Eu esbarrei em Joaquim Maria Machado de Assis como qualquer pré-adolescente brasileiro, nos pouco confortáveis bancos escolares, exatamente o pior lugar para se entrar em contato com o escritor. Professores de hoje ainda incorrem no mesmo erro: pedir que crianças se interessem pelo hábito fascinante da leitura com a ajuda de Machado de Assis. Visto que a obrigação por si só já é um obstáculo enorme à sede de conhecimento, adicione a esta desastrada equação uma indesculpável preguiça pedagógica passada de geração a geração.
Apenas com a ajuda de um professor apaixonado em exercer sua vocação esta opção literária pode ter alguma chance de funcionar. A literatura de Assis é brilhante, mas completamente desinteressante para uma mente ainda em formação. Além de sua estrutura densa, possui um linguajar antigo que acaba tornando a obra um diamante ainda incrustado em uma rocha, cuja lapidação somente será realizada por mentes maduras. A criança irá formular um pré-conceito de que se trata de uma experiência chata, quando na realidade foi-lhe oferecida uma piscina olímpica, enquanto ela mal havia aprendido a boiar.

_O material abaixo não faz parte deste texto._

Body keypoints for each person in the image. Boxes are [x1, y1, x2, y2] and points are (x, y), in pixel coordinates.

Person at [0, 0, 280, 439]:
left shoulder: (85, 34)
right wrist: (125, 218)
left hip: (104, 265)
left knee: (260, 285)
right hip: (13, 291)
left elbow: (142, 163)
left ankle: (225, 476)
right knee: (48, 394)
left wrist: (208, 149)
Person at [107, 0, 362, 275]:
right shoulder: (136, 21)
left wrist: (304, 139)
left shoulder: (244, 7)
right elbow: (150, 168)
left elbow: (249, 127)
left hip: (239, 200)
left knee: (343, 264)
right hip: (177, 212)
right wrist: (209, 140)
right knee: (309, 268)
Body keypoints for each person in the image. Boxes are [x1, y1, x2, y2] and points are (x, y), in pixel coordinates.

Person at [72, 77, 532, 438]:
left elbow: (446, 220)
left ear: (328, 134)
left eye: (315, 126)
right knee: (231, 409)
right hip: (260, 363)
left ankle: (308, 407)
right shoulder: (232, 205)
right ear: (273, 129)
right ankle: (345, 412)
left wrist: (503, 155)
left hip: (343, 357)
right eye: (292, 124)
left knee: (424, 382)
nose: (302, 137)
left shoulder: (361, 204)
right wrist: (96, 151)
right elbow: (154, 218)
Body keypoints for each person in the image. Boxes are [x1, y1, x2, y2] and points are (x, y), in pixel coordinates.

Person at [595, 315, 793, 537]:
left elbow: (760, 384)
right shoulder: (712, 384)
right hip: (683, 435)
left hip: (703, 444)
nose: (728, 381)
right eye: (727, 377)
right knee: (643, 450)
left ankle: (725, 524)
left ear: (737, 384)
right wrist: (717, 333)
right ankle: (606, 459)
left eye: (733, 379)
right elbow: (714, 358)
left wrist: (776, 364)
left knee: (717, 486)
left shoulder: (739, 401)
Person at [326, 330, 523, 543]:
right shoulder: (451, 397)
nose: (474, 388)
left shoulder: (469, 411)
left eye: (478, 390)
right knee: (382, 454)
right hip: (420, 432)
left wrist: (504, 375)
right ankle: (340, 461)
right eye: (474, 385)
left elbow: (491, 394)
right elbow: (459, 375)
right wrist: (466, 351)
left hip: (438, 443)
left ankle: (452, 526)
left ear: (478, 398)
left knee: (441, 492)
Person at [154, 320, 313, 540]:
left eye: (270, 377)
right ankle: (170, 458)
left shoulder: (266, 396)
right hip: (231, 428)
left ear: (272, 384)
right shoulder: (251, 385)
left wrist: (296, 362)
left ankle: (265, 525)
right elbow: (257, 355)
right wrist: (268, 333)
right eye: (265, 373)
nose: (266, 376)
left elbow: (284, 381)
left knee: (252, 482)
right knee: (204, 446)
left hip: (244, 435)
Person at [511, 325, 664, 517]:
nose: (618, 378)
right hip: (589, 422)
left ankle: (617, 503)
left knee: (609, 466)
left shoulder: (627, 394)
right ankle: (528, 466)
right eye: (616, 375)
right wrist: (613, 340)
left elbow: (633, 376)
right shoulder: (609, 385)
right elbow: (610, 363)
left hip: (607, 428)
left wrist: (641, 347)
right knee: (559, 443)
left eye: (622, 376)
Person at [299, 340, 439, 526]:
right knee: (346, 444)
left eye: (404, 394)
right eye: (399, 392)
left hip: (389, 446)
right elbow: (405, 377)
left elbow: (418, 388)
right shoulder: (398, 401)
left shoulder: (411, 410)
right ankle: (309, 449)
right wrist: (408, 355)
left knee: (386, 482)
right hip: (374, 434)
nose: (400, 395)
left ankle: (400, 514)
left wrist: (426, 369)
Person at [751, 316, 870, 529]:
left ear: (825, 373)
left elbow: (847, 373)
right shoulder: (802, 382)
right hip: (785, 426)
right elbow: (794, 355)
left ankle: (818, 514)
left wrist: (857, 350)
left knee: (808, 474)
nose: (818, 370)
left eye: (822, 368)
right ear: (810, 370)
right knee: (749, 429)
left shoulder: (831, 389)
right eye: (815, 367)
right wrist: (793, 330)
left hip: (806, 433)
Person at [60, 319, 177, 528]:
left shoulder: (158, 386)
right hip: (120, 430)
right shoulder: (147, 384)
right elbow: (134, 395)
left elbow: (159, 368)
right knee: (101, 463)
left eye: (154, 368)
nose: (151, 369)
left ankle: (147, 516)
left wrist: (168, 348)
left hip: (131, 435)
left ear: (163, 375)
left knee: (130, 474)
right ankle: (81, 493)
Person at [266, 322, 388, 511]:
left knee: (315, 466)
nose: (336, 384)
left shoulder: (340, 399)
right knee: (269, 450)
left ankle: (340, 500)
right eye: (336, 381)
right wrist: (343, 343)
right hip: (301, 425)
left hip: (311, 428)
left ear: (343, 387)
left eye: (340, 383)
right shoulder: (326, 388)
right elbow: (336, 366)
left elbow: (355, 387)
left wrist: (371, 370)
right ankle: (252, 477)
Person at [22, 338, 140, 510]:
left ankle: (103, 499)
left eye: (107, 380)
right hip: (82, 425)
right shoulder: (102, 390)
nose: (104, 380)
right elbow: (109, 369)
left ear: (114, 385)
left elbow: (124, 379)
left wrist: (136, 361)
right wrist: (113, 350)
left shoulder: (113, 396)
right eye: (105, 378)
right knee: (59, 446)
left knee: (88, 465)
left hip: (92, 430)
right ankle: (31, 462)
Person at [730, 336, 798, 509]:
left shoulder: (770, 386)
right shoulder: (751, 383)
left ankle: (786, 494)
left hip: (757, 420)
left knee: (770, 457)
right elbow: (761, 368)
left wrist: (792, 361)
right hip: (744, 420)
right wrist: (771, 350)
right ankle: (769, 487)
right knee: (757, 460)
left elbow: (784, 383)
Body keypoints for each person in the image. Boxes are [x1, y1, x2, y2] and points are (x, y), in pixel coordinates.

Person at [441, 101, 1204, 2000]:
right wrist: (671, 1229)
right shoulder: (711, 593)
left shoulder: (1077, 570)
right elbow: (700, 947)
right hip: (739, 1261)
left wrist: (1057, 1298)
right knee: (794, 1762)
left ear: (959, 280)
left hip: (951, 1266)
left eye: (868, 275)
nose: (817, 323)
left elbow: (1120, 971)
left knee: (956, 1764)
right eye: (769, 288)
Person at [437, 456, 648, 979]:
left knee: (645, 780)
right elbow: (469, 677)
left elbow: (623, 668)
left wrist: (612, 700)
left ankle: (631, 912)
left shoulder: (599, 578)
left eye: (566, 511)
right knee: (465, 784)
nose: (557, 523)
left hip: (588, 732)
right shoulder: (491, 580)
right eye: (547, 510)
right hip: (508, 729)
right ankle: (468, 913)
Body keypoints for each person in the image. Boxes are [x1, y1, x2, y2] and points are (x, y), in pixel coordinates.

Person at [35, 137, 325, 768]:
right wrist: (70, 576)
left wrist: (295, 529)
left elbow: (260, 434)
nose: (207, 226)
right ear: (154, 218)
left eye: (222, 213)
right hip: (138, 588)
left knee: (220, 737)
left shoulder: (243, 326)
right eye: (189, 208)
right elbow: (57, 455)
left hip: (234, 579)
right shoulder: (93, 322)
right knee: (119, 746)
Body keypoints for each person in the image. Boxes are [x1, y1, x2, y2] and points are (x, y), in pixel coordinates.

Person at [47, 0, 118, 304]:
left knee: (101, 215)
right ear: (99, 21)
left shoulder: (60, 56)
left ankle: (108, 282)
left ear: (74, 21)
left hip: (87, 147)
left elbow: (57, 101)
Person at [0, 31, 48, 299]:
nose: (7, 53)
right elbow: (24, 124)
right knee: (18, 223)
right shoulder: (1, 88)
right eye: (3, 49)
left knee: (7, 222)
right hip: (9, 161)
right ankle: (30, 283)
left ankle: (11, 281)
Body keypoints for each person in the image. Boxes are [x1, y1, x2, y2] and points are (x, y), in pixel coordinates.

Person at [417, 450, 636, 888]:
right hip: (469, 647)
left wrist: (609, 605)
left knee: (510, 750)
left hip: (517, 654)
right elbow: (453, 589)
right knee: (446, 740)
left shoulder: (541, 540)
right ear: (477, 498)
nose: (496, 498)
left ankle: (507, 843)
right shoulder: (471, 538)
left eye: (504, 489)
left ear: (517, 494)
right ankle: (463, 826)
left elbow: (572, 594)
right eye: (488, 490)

Como eu já era um ávido leitor na infância, não me incomodou este primeiro contato com o autor, mas somente viria a realmente entender suas tramas quando as reli anos depois. Hoje, considero-o um dos maiores gênios da literatura mundial, incrivelmente à frente de seu tempo, com um senso de humor que continua atual e surpreendentemente ousado.
Com “Memórias Póstumas” (2001), o criativo diretor André Klotzel, que depois viria a realizar o experimental “Reflexões de um Liquidificador”, acerta ao abraçar estruturalmente a linguagem utilizada pelo escritor no maravilhoso “Memórias Póstumas de Brás Cubas” (1881), o meu favorito do autor. Júlio Bressane havia dirigido uma adaptação inferior em 1985 (“Brás Cubas”), mas Klotzel realizou o que acredito ser a definitiva versão da obra para a linguagem cinematográfica, com excelente timing cômico e atuações precisas, com destaque para o minimalismo fascinante de Sônia Braga e um Reginaldo Faria estupendo como o protagonista em sua fase adulta.
O rompimento com a narração linear da época é bem explorado, com soluções inteligentes para a inclusão do personagem, seguindo fielmente o livro, inclusive nos diálogos, talvez o único ponto fraco, pois não soam naturais. O protagonista fala diretamente com o público, exatamente como no livro, estabelecendo uma relação de cumplicidade similar àquela que existia entre o escritor e seus leitores. Alguns personagens e situações são cortados da trama, como Cotrim e a irmã do protagonista, assim como o reencontro com Eulália ao final da vida, favorecendo maior dinamismo e um ritmo mais fluente e condizente com a linguagem cinematográfica.
Um ponto negativo é a equivocada utilização do importante personagem Quincas Borba, que no livro é essencial na evolução de Brás Cubas, limitado a ser um alívio cômico descartável. E para quem gosta do livro, recomendo que veja “Memórias Póstumas” em sessão dupla com uma pérola do cinema nacional que poucos conhecem, “Viagem ao Fim do Mundo“, dirigido por Fernando Cony Campos em 1968, que usa como inspiração em algumas sequências os capítulos: “O Delírio” e “O Sermão do Livro”.
Machado tinha em mente leitores participativos, que questionassem cada enxuto capítulo, utilizando os espaços vazios e o subtexto como terreno fértil para sua imaginação. Enquanto grande parte da literatura empreende páginas preciosas aos detalhes na mobília da casa dos personagens, por exemplo, entregando um livro para colorir já preenchido aos leitores, nosso aniversariante de hoje recusava-se a instigar a preguiça intelectual naqueles que lhe dedicassem atenção. Ler suas páginas é acompanhá-lo, ser cúmplice de seus pontos de vista e perceber-se imprescindível nesta experiência, ele se comunica diretamente com quem o lê.
Muitos escritores tratam seu público como um patrão a um empregado, mas Machado de Assis acolhe o leitor como um convidado de honra em sua casa.